Mas num momento inesperado, sem saber de onde encontrar forças aquele rapaz toma nas mãos um pedaço de papelão e levanta na altura do rosto. Ali havia uma frase escrita à mão, com traços fracos e desalinhados. E nessa frase estava escrito:
"Eu sou como um câncer. A vida está doente. A sociedade está sangrando. Só um milagre pra salva-la”Constrangido fechei os olhos, curvei a cabeça e a única coisa que pude sentir foi uma profunda dor no peito. Olhei novamente pro rapaz, que ainda estava segurando o pedaço de papelão com as forças que ainda lhe restavam naquele momento, e a comoção causada por aquela cena me constrangeu de tal forma que meu corpo ficou paralisado, sem reação. O sentimento de impotência, somado ao meu individualismo gerado por uma vida egocêntrica e materialista, meteu-me à margem da nobridade.
Fui pra casa me sentindo um fracassado e aquela frase ficou remoendo a minha cabeça. No dia seguinte, resolvi voltar ao mesmo lugar na esperança de encontrar quele moço e ajuda-lo. Era chance de apagar o incêndio que estava dentro de mim, fervendo a minha alma. Inicialmente ia ajudar aquele rapaz entregando-lhe alguns mantimentos. Peguei, também, algumas roupas velhas que estivessem em bom estado e fui até lá satisfeito pela chance de fazer a minha parte na luta contra o "câncer" da miséria.
Entretanto, quando cheguei ali não o encontrei sentado no mesmo lugar em que estava no dia anterior. Então eu saí perguntando nos arredores se alguém o tinha visto, se podiam informar o seu paradeiro, mas ninguém sabia de quem eu estava falando. Talvez ele tivesse morrido. Fui, então, até o IML pra saber se o corpo de algum indigente havia sido levado até lá. Tinha vários.
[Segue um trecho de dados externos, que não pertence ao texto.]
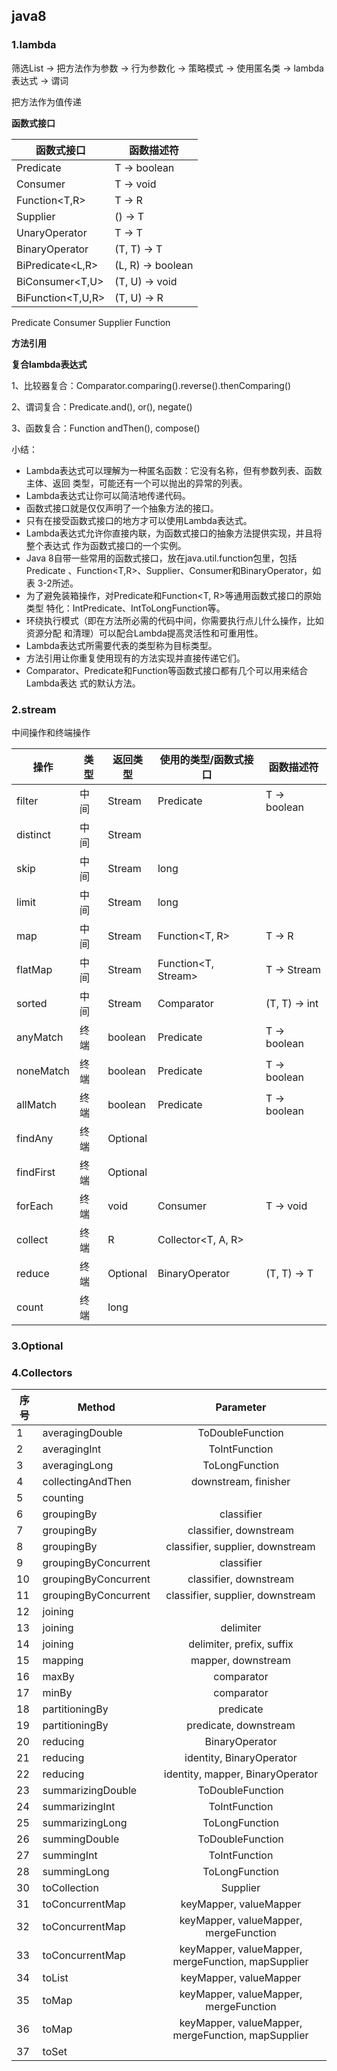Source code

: ## java8

### 1.lambda
筛选List<Apple> -> 把方法作为参数 -> 行为参数化 -> 策略模式 -> 使用匿名类 -> lambda表达式 -> 谓词

把方法作为值传递

**函数式接口**

| 函数式接口             | 函数描述符             |
| ----------------- | ----------------- |
| Predicate<T>      | T -> boolean      |
| Consumer<T>       | T -> void         |
| Function<T,R>     | T -> R            |
| Supplier<T>       | () -> T           |
| UnaryOperator<T>  | T -> T            |
| BinaryOperator<T> | (T, T) -> T       |
| BiPredicate<L,R>  | (L, R) -> boolean |
| BiConsumer<T,U>   | (T, U) -> void    |
| BiFunction<T,U,R> | (T, U) -> R       |

Predicate Consumer Supplier Function

**方法引用**



**复合lambda表达式**

1、比较器复合：Comparator.comparing().reverse().thenComparing()

2、谓词复合：Predicate.and(), or(), negate()

3、函数复合：Function andThen(), compose()



小结：

* Lambda表达式可以理解为一种匿名函数：它没有名称，但有参数列表、函数主体、返回
  类型，可能还有一个可以抛出的异常的列表。
* Lambda表达式让你可以简洁地传递代码。
* 函数式接口就是仅仅声明了一个抽象方法的接口。
* 只有在接受函数式接口的地方才可以使用Lambda表达式。
* Lambda表达式允许你直接内联，为函数式接口的抽象方法提供实现，并且将整个表达式
  作为函数式接口的一个实例。
* Java 8自带一些常用的函数式接口，放在java.util.function包里，包括Predicate
  <T>、Function<T,R>、Supplier<T>、Consumer<T>和BinaryOperator<T>，如表
  3-2所述。
* 为了避免装箱操作，对Predicate<T>和Function<T, R>等通用函数式接口的原始类型
  特化：IntPredicate、IntToLongFunction等。
* 环绕执行模式（即在方法所必需的代码中间，你需要执行点儿什么操作，比如资源分配
  和清理）可以配合Lambda提高灵活性和可重用性。
* Lambda表达式所需要代表的类型称为目标类型。
* 方法引用让你重复使用现有的方法实现并直接传递它们。
* Comparator、Predicate和Function等函数式接口都有几个可以用来结合Lambda表达
  式的默认方法。


### 2.stream

中间操作和终端操作

| 操作        | 类型   | 返回类型        | 使用的类型/函数式接口            | 函数描述符          |
| --------- | ---- | ----------- | ---------------------- | -------------- |
| filter    | 中间   | Stream<T>   | Predicate<T>           | T -> boolean   |
| distinct  | 中间   | Stream<T>   |                        |                |
| skip      | 中间   | Stream<T>   | long                   |                |
| limit     | 中间   | Stream<T>   | long                   |                |
| map       | 中间   | Stream<R>   | Function<T, R>         | T -> R         |
| flatMap   | 中间   | Stream<R>   | Function<T, Stream<R>> | T -> Stream<R> |
| sorted    | 中间   | Stream<T>   | Comparator<T>          | (T, T) -> int  |
| anyMatch  | 终端   | boolean     | Predicate<T>           | T -> boolean   |
| noneMatch | 终端   | boolean     | Predicate<T>           | T -> boolean   |
| allMatch  | 终端   | boolean     | Predicate<T>           | T -> boolean   |
| findAny   | 终端   | Optional<T> |                        |                |
| findFirst | 终端   | Optional<T> |                        |                |
| forEach   | 终端   | void        | Consumer<T>            | T -> void      |
| collect   | 终端   | R           | Collector<T, A, R>     |                |
| reduce    | 终端   | Optional<T> | BinaryOperator<T>      | (T, T) -> T    |
| count     | 终端   | long        |                        |                |



### 3.Optional




### 4.Collectors

| 序号   | Method               |                Parameter                 |
| ---- | -------------------- | :--------------------------------------: |
| 1    | averagingDouble      |             ToDoubleFunction             |
| 2    | averagingInt         |              ToIntFunction               |
| 3    | averagingLong        |              ToLongFunction              |
| 4    | collectingAndThen    |          downstream,  finisher           |
| 5    | counting             |                                          |
| 6    | groupingBy           |                classifier                |
| 7    | groupingBy           |          classifier, downstream          |
| 8    | groupingBy           |     classifier, supplier, downstream     |
| 9    | groupingByConcurrent |                classifier                |
| 10   | groupingByConcurrent |          classifier, downstream          |
| 11   | groupingByConcurrent |     classifier, supplier, downstream     |
| 12   | joining              |                                          |
| 13   | joining              |                delimiter                 |
| 14   | joining              |       delimiter,  prefix,  suffix        |
| 15   | mapping              |           mapper,  downstream            |
| 16   | maxBy                |                comparator                |
| 17   | minBy                |                comparator                |
| 18   | partitioningBy       |                predicate                 |
| 19   | partitioningBy       |          predicate, downstream           |
| 20   | reducing             |            BinaryOperator<T>             |
| 21   | reducing             |       identity, BinaryOperator<T>        |
| 22   | reducing             |   identity, mapper, BinaryOperator<T>    |
| 23   | summarizingDouble    |             ToDoubleFunction             |
| 24   | summarizingInt       |              ToIntFunction               |
| 25   | summarizingLong      |              ToLongFunction              |
| 26   | summingDouble        |             ToDoubleFunction             |
| 27   | summingInt           |              ToIntFunction               |
| 28   | summingLong          |              ToLongFunction              |
| 30   | toCollection         |               Supplier<C>                |
| 31   | toConcurrentMap      |         keyMapper,  valueMapper          |
| 32   | toConcurrentMap      |  keyMapper,  valueMapper, mergeFunction  |
| 33   | toConcurrentMap      | keyMapper,  valueMapper, mergeFunction, mapSupplier |
| 34   | toList               |         keyMapper,  valueMapper          |
| 35   | toMap                |  keyMapper,  valueMapper, mergeFunction  |
| 36   | toMap                | keyMapper,  valueMapper, mergeFunction, mapSupplier |
| 37   | toSet                |                                          |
Olhei um por um, mas nenhum se parecia com aquele rapaz. Procurei o serviço de assistência social da cidade pra saber se alguém poderia me dar uma luz sobre quem era aquele rapaz, mas nada. A descrição que eu tinha dele era a mesma de dezenas de moradores de rua, e em nada ajudou. Procurei-o por vários dias, mas parecia que, quanto mais eu o procurava, mais ele se distanciava de mim.
Eu nunca mais o vi. Ele simplesmente se foi sendo uma flor efêmera, uma flor-gatilho, que disparou o pólen da sua história em algum lugar e aquela mensagem impregnou em mim. Eu queria ajuda-lo, mas ele fez mais por mim. Ele me curou.